**WORK TO COMPLETE**
Please report the number of lines in the entries below that contain "https", with nothing added.

**AVAILABLE RECORDS**

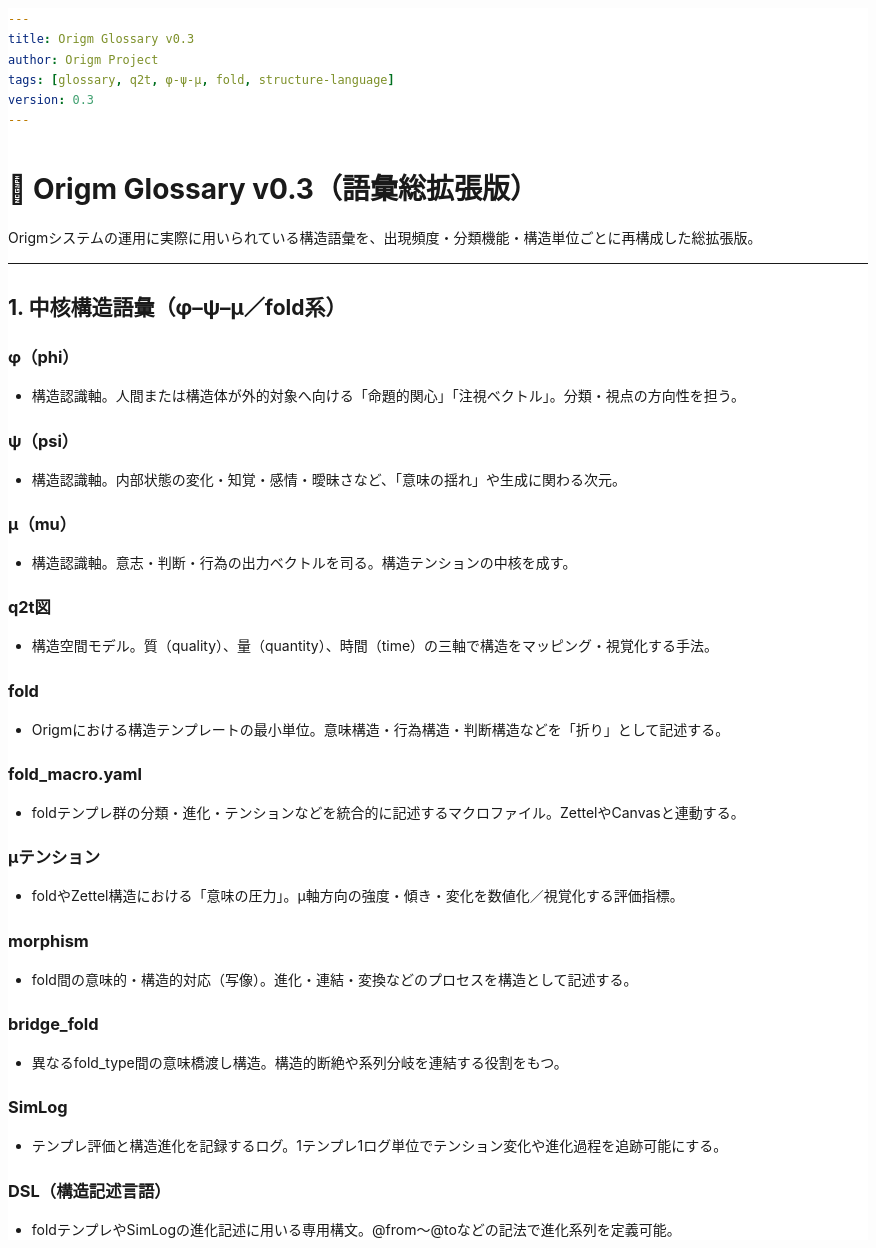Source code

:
 ```yaml
---
title: Origm Glossary v0.3
author: Origm Project
tags: [glossary, q2t, φ-ψ-μ, fold, structure-language]
version: 0.3
---
```


# 🧾 Origm Glossary v0.3（語彙総拡張版）

Origmシステムの運用に実際に用いられている構造語彙を、出現頻度・分類機能・構造単位ごとに再構成した総拡張版。

---

## 1. 中核構造語彙（φ–ψ–μ／fold系）

### φ（phi）
- 構造認識軸。人間または構造体が外的対象へ向ける「命題的関心」「注視ベクトル」。分類・視点の方向性を担う。

### ψ（psi）
- 構造認識軸。内部状態の変化・知覚・感情・曖昧さなど、「意味の揺れ」や生成に関わる次元。

### μ（mu）
- 構造認識軸。意志・判断・行為の出力ベクトルを司る。構造テンションの中核を成す。

### q2t図
- 構造空間モデル。質（quality）、量（quantity）、時間（time）の三軸で構造をマッピング・視覚化する手法。

### fold
- Origmにおける構造テンプレートの最小単位。意味構造・行為構造・判断構造などを「折り」として記述する。

### fold_macro.yaml
- foldテンプレ群の分類・進化・テンションなどを統合的に記述するマクロファイル。ZettelやCanvasと連動する。

### μテンション
- foldやZettel構造における「意味の圧力」。μ軸方向の強度・傾き・変化を数値化／視覚化する評価指標。

### morphism
- fold間の意味的・構造的対応（写像）。進化・連結・変換などのプロセスを構造として記述する。

### bridge_fold
- 異なるfold_type間の意味橋渡し構造。構造的断絶や系列分岐を連結する役割をもつ。

### SimLog
- テンプレ評価と構造進化を記録するログ。1テンプレ1ログ単位でテンション変化や進化過程を追跡可能にする。

### DSL（構造記述言語）
- foldテンプレやSimLogの進化記述に用いる専用構文。@from〜@toなどの記法で進化系列を定義可能。
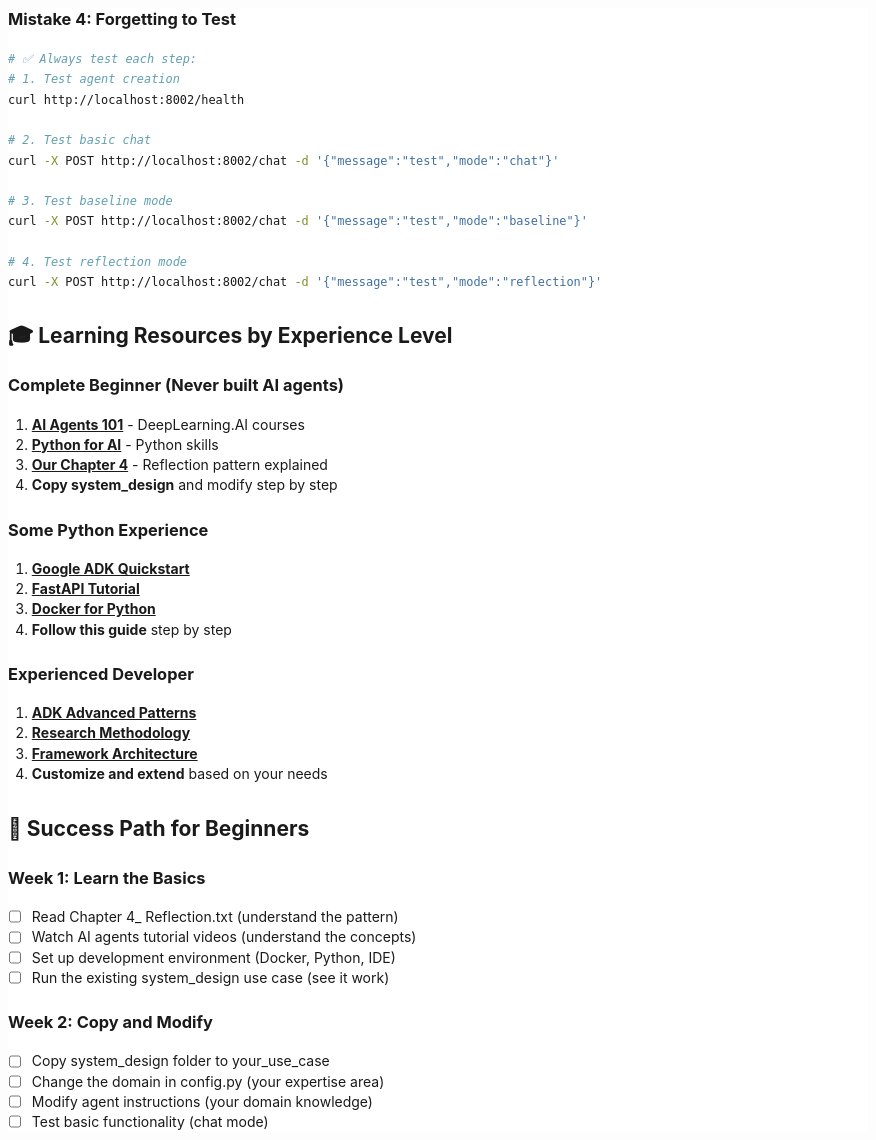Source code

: 
### **Mistake 4: Forgetting to Test**
```bash
# ✅ Always test each step:
# 1. Test agent creation
curl http://localhost:8002/health

# 2. Test basic chat
curl -X POST http://localhost:8002/chat -d '{"message":"test","mode":"chat"}'

# 3. Test baseline mode  
curl -X POST http://localhost:8002/chat -d '{"message":"test","mode":"baseline"}'

# 4. Test reflection mode
curl -X POST http://localhost:8002/chat -d '{"message":"test","mode":"reflection"}'
```

## 🎓 **Learning Resources by Experience Level**

### **Complete Beginner (Never built AI agents)**
1. **[AI Agents 101](https://www.deeplearning.ai/short-courses/)** - DeepLearning.AI courses
2. **[Python for AI](https://realpython.com/learning-paths/python-ai-machine-learning/)** - Python skills
3. **[Our Chapter 4](./Chapter%204_%20Reflection.txt)** - Reflection pattern explained
4. **Copy system_design** and modify step by step

### **Some Python Experience**
1. **[Google ADK Quickstart](https://google.github.io/adk-docs/getting-started/)**
2. **[FastAPI Tutorial](https://fastapi.tiangolo.com/tutorial/first-steps/)**
3. **[Docker for Python](https://testdriven.io/blog/dockerizing-flask-with-postgres-gunicorn-and-nginx/)**
4. **Follow this guide** step by step

### **Experienced Developer**
1. **[ADK Advanced Patterns](https://google.github.io/adk-docs/agents/multi-agents/)**
2. **[Research Methodology](./Iterative%20Reflection%20vs.txt)**
3. **[Framework Architecture](./COMPREHENSIVE_BUILD_SUMMARY.md)**
4. **Customize and extend** based on your needs

## 🎯 **Success Path for Beginners**

### **Week 1: Learn the Basics**
- [ ] Read Chapter 4_ Reflection.txt (understand the pattern)
- [ ] Watch AI agents tutorial videos (understand the concepts)
- [ ] Set up development environment (Docker, Python, IDE)
- [ ] Run the existing system_design use case (see it work)

### **Week 2: Copy and Modify**
- [ ] Copy system_design folder to your_use_case
- [ ] Change the domain in config.py (your expertise area)
- [ ] Modify agent instructions (your domain knowledge)
- [ ] Test basic functionality (chat mode)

**COMPLETED EXERCISE**
6